The boy, Jared Johnson, was riding a 7-year-old quarter horse named Romeo that had been boarded at Cedar Lane Stables. The boy and the horse were stopped on a grassy median of Linden Boulevard opposite the stables, waiting to cross at the traffic light. The horse suddenly lunged into traffic and struck a yellow cab, the police and witnesses said.
The boy was knocked to the ground, suffered head injuries and was taken to NewYork-Presbyterian/Weill Cornell hospital in Manhattan, where he remained in critical condition last night.
The horse, which the boy had borrowed from a family friend, slammed into the cab’s hood, windshield and roof, slightly injuring the driver. The horse suffered a severe gash across the belly from the cab’s roof light fixture and died at the scene, according to the police.
Mr. Dixon called the accident a tragedy, but emphasized that the horse belonged to a man who is not a federation member, but who simply rented a stall at the stables.

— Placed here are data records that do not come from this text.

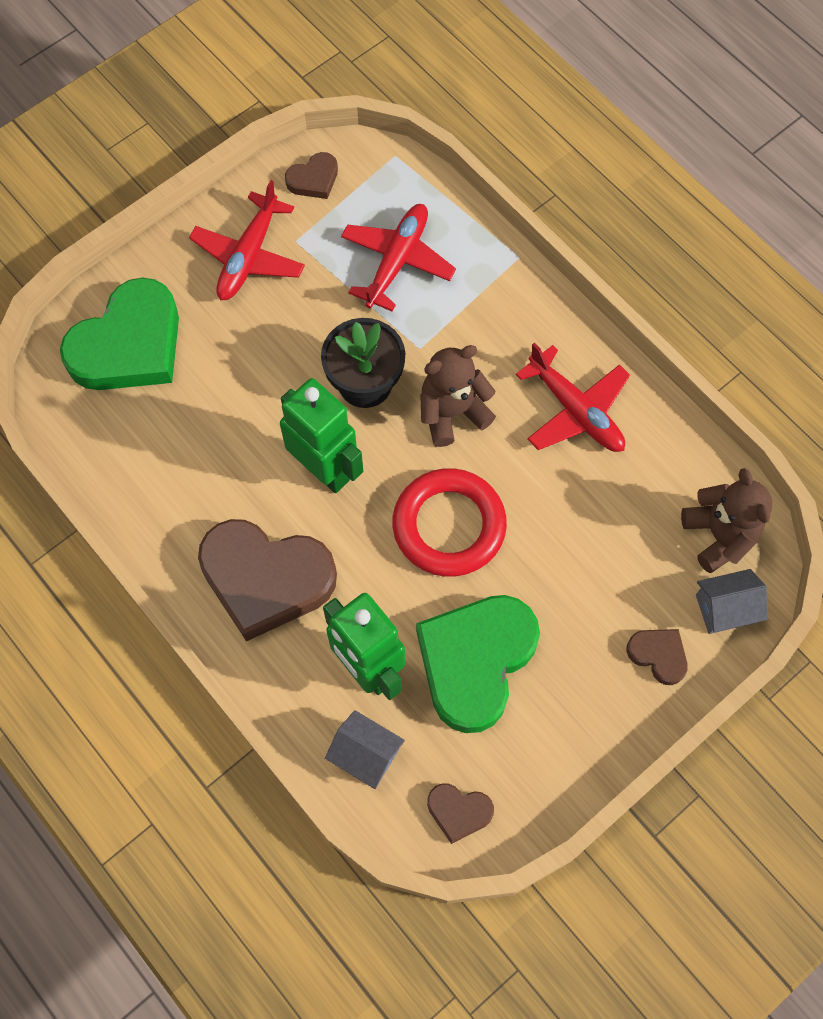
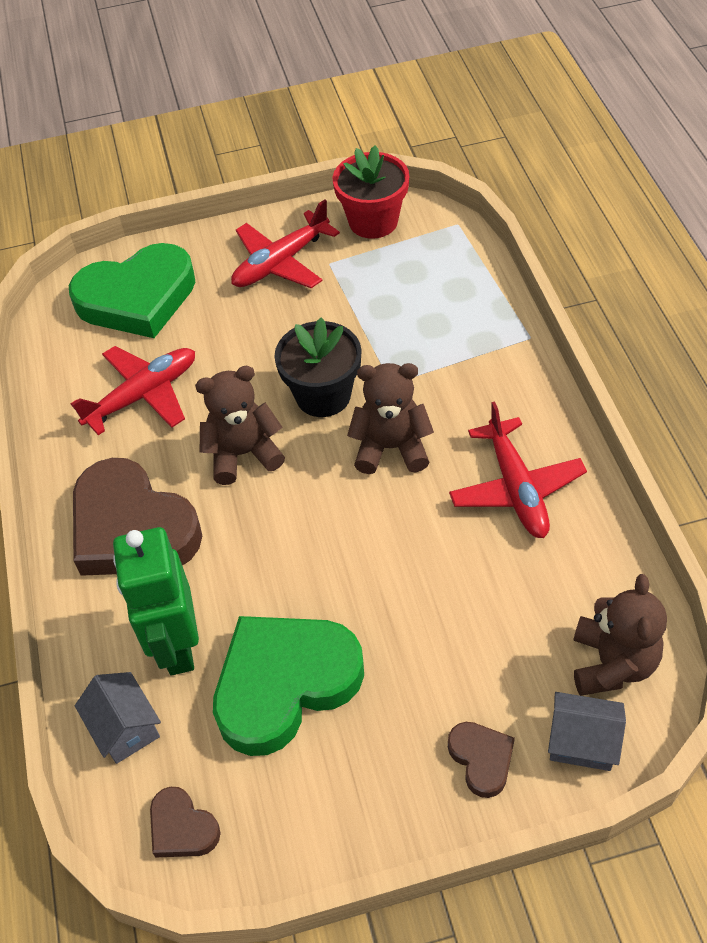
camera: 30 degrees right, 15 degrees down
green robot [280,378,363,493] -> brown teddy bear [195,366,285,485]
brown heart [285,152,338,199] -> red flower pot [333,146,409,239]
red plane [341,204,456,312] -> red plane moved to [71,346,195,435]
red ring [393,468,507,577] -> none

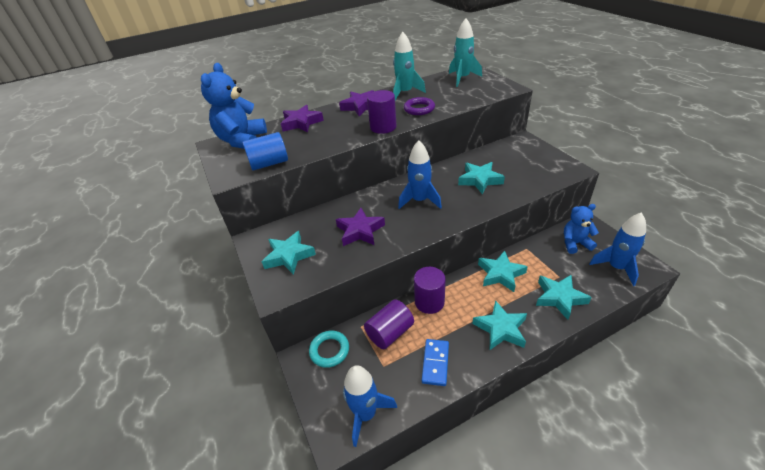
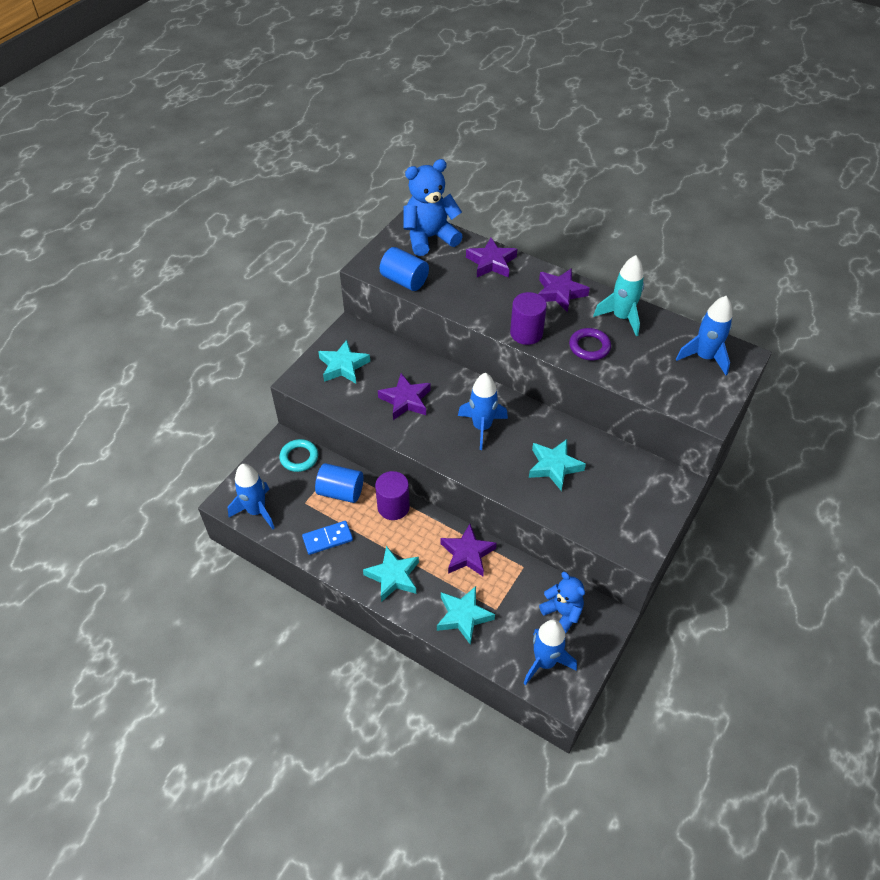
camera: 55 degrees right, 10 degrees up
purple cylinder [364,299,414,349] -> blue cylinder [315,463,363,503]
turquoise rocket [449,18,482,87] -> blue rocket [676,296,732,375]
turquoise star [478,251,528,292] -> purple star [441,524,497,576]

The boy, who is not a member, was not taking part in a federation event, he said.
The federation, a nonprofit group formed in 1994, has 35 members, many of them former law enforcement professionals. Roughly 45 horses are kept in the stables on the 24-acre site, which the federation has leased from the city since 1997. The group’s mission is to teach poor black children horsemanship and the role that the black cowboy played in the old West.
About a dozen of the horses here belong to nonmembers who lease stalls from the federation, according to Mr. Dixon. Members do not let unskilled riders take their horses off the property, but cannot dictate to nonmembers what to do with their horses, he said.
Doug Elder, another federation member, said: “We can’t police every person who takes a horse from here onto the street. Anything could spook a horse out there, even a plastic bag blowing by.”
Mr. Dixon, 66, a retired transit worker from Brooklyn, said, “We’re in the middle of New York City; Queens is right there, and Brooklyn is over there.”
“The kids we teach to ride start from the ground up and learn to ride in control,” he said. “They have to pass a test, and we keep a very tight watch on them.”
“We keep alive the heritage and history and culture of the forgotten black cowboy,” said Mr. Dixon, who was wearing Wrangler jeans, cowboy boots and a white wide-brimmed hat as he picked okra and green peppers in the small garden on the property, next to a graffiti-scrawled wall. Members teach the children to muck out the stalls and groom the horses.
The federation stages Wild West shows and holds rodeos that feature bronco-riding and calf-roping in the main corral. The group often plays host to school field trips and church groups.
The horses stay in rudimentary stables in long, low-lying structures with tar-paper siding. Some have been converted from large metal shipping containers, with stable door spaces cut out of the corrugated metal sides.
“We used to have many stables around here and hundreds of horses,” said Rufus Earle, 78, who sells western apparel and gear at Leatherworks by Rufus on a desolate stretch of 78th Street near the stables. It is decorated with vinyl siding, wagon wheels and horseshoes. There are saddlebags and chaps inside. Outside, lariats sell for $20 apiece.
“Once upon a time, black cowboys helped build this country, but somewhere along the line, we lost our heritage,” said Mr. Earle as he sat yesterday in the strong noonday sun on his porch with Ali Rahman, 65, who called himself a Muslim wrangler.
“You got Muslim cowboys, yep,” Mr. Rahman said. “Why not? A cowboy is a working man. You got cowboys who are businessmen, truckers, entertainers, even presidents. A cowboy is a working man, is all he is.”